Saved entries
--- START ---
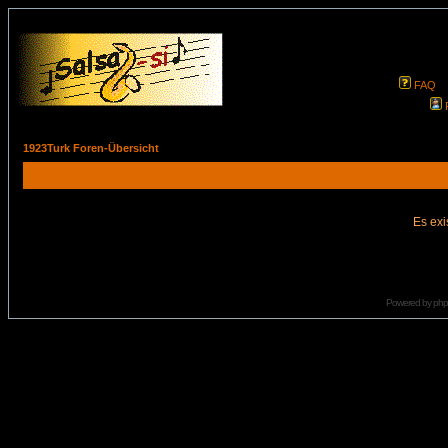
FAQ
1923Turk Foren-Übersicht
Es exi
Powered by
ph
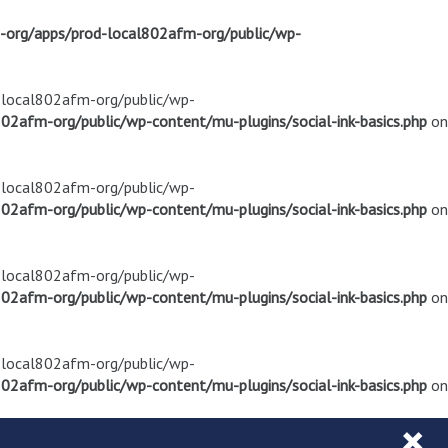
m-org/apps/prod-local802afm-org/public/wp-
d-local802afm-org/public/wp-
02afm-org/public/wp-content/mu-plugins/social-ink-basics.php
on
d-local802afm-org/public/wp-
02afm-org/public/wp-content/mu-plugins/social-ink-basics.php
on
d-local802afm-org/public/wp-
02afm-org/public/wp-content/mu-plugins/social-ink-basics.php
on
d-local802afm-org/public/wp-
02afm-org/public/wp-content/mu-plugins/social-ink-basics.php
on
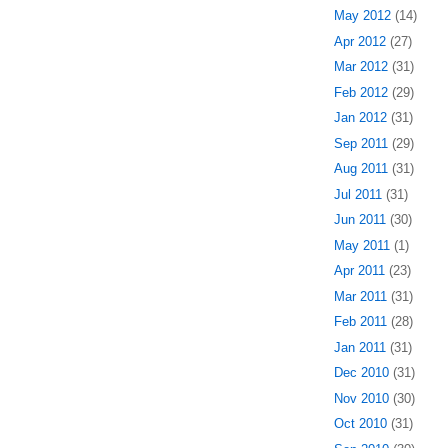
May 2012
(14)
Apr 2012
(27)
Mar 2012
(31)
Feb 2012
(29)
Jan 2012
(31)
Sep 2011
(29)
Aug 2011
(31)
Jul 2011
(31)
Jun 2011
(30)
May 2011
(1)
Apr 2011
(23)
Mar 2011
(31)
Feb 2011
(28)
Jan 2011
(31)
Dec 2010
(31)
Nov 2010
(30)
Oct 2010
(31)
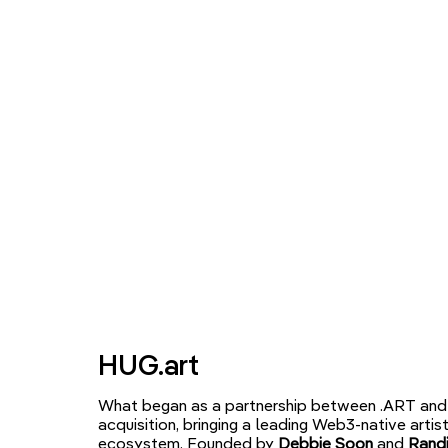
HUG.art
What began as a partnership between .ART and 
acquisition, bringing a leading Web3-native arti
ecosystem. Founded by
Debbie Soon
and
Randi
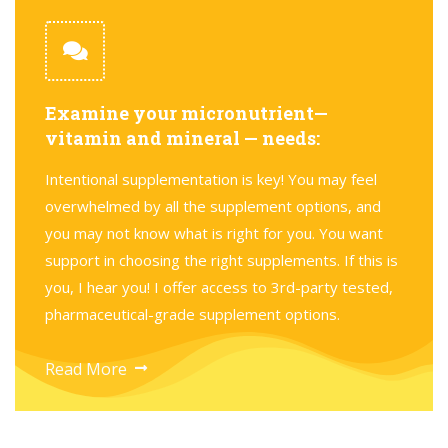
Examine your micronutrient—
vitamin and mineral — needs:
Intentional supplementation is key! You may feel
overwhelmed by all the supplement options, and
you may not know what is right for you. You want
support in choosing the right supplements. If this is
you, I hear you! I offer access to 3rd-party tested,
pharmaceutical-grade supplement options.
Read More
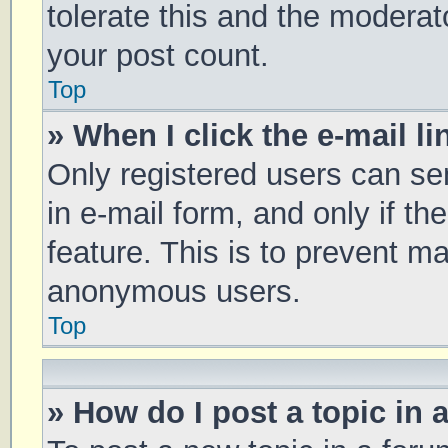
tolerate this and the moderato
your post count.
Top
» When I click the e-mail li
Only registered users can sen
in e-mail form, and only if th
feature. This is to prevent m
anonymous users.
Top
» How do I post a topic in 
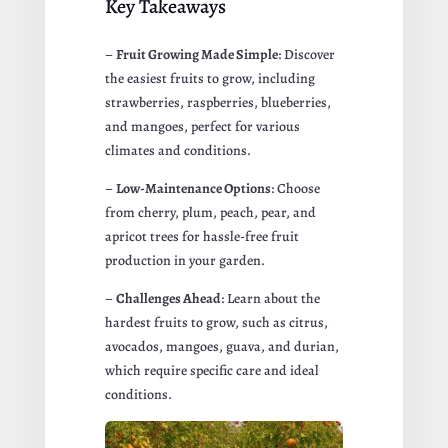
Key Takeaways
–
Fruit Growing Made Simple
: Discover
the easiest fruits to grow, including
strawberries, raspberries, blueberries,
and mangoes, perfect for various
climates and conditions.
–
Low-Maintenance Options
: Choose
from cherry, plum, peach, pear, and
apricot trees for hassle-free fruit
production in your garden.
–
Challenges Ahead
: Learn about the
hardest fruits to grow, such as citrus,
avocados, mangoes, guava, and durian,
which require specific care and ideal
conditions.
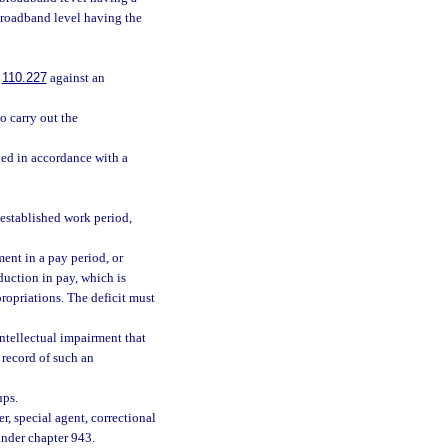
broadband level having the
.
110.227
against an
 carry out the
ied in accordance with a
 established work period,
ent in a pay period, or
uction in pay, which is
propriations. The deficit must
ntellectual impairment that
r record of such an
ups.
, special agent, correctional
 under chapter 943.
--- END ---
Edit all of the records so that every "mangoes" reads "papayas", with everything else left as it is. Leave the pictures out of your answer.

COMPLETED TASK:
FAQ
1923Turk Foren-Übersicht
Es exi
Powered by
ph
m-org/apps/prod-local802afm-org/public/wp-
d-local802afm-org/public/wp-
02afm-org/public/wp-content/mu-plugins/social-ink-basics.php
on
d-local802afm-org/public/wp-
02afm-org/public/wp-content/mu-plugins/social-ink-basics.php
on
d-local802afm-org/public/wp-
02afm-org/public/wp-content/mu-plugins/social-ink-basics.php
on
d-local802afm-org/public/wp-
02afm-org/public/wp-content/mu-plugins/social-ink-basics.php
on
May 2012
(14)
Apr 2012
(27)
Mar 2012
(31)
Feb 2012
(29)
Jan 2012
(31)
Sep 2011
(29)
Aug 2011
(31)
Jul 2011
(31)
Jun 2011
(30)
May 2011
(1)
Apr 2011
(23)
Mar 2011
(31)
Feb 2011
(28)
Jan 2011
(31)
Dec 2010
(31)
Nov 2010
(30)
Oct 2010
(31)
HUG.art
What began as a partnership between .ART and 
acquisition, bringing a leading Web3-native arti
ecosystem. Founded by
Debbie Soon
and
Randi
Examine your micronutrient—
vitamin and mineral — needs:
Intentional supplementation is key! You may feel
overwhelmed by all the supplement options, and
you may not know what is right for you. You want
support in choosing the right supplements. If this is
you, I hear you! I offer access to 3rd-party tested,
pharmaceutical-grade supplement options.
Read More
tolerate this and the moderato
your post count.
Top
» When I click the e-mail li
Only registered users can sen
in e-mail form, and only if th
feature. This is to prevent m
anonymous users.
Top
» How do I post a topic in 
Key Takeaways
–
Fruit Growing Made Simple
: Discover
the easiest fruits to grow, including
strawberries, raspberries, blueberries,
and papayas, perfect for various
climates and conditions.
–
Low-Maintenance Options
: Choose
from cherry, plum, peach, pear, and
apricot trees for hassle-free fruit
production in your garden.
–
Challenges Ahead
: Learn about the
hardest fruits to grow, such as citrus,
avocados, papayas, guava, and durian,
which require specific care and ideal
conditions.
broadband level having the
.
110.227
against an
 carry out the
ied in accordance with a
 established work period,
ent in a pay period, or
uction in pay, which is
propriations. The deficit must
ntellectual impairment that
r record of such an
ups.
, special agent, correctional
 under chapter 943.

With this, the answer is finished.